> ЗАДАНИЕ A:
Ответьте по тексту о беседе с Ахматовой на вопросы ниже.
(i) В каком журнале и в каком номере опубликован текст?
(ii) Когда состоялся разговор автора с Ахматовой?
(iii) Что послужило поводом к встрече?

> ТЕКСТ:
──────────

Журнальный зал

Русский
толстый журнал как эстетический феномен

Опубликовано в журнале: Знамя 2001, 2

Как феникс из пепла

Беседа с Анной Андреевной Ахматовой




МЕМУАРЫ. АРХИВЫ. СВИДЕТЕЛЬСТВА


 

Г. Ратгауз

Как феникс из пепла
Беседа с Анной Андреевной Ахматовой

Жизнь Ахматовой была подарком для всех нас, хотя мы далеко не сразу это поняли. Каждый, кому довелось беседовать с Анной Андреевной, с особым чувством вспоминает эти беседы. И, мне кажется, каждый вправе о них рассказать. Но Анна Андреевна не терпела лжи и громкой фразы, и каждому пишущему о ней вменена в долг строгая правда.
У меня был единственный, но очень долгий и серьезный разговор с Ахматовой в январе 1961 года. В этой беседе Анна Андреевна сказала, как мне кажется, много такого, что должно стать общим достоянием. Поводом к встрече были мои юношеские стихи. Но во время самой беседы я сделал все возможное, чтобы речь шла об Ахматовой, а не обо мне. Здесь я тоже опускаю бoльшую часть сказанного Анной Андреевной о моих стихах, оставив лишь немногие суждения, ярко характерные для самой Ахматовой. Это дает мне право рассказать все, как было.

──────────

> Сохранённые записи данных:

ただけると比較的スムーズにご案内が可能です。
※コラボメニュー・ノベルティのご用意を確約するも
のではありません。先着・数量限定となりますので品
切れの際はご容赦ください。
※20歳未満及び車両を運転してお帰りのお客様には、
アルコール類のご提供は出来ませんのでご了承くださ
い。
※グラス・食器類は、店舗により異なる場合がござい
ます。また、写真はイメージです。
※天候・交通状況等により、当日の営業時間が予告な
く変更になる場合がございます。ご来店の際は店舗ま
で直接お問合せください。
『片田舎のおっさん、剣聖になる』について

──────────

> ЗАДАНИЕ B: Обновите все записи: замените «アルコール類» на «お酒» и приведите строки заново без прочих изменений.

> ОТВЕТ A:
(i) В журнале «Знамя», 2001, № 2.
(ii) В январе 1961 года.
(iii) Юношеские стихи автора.

> ОТВЕТ B:
ただけると比較的スムーズにご案内が可能です。
※コラボメニュー・ノベルティのご用意を確約するも
のではありません。先着・数量限定となりますので品
切れの際はご容赦ください。
※20歳未満及び車両を運転してお帰りのお客様には、
お酒のご提供は出来ませんのでご了承くださ
い。
※グラス・食器類は、店舗により異なる場合がござい
ます。また、写真はイメージです。
※天候・交通状況等により、当日の営業時間が予告な
く変更になる場合がございます。ご来店の際は店舗ま
で直接お問合せください。
『片田舎のおっさん、剣聖になる』について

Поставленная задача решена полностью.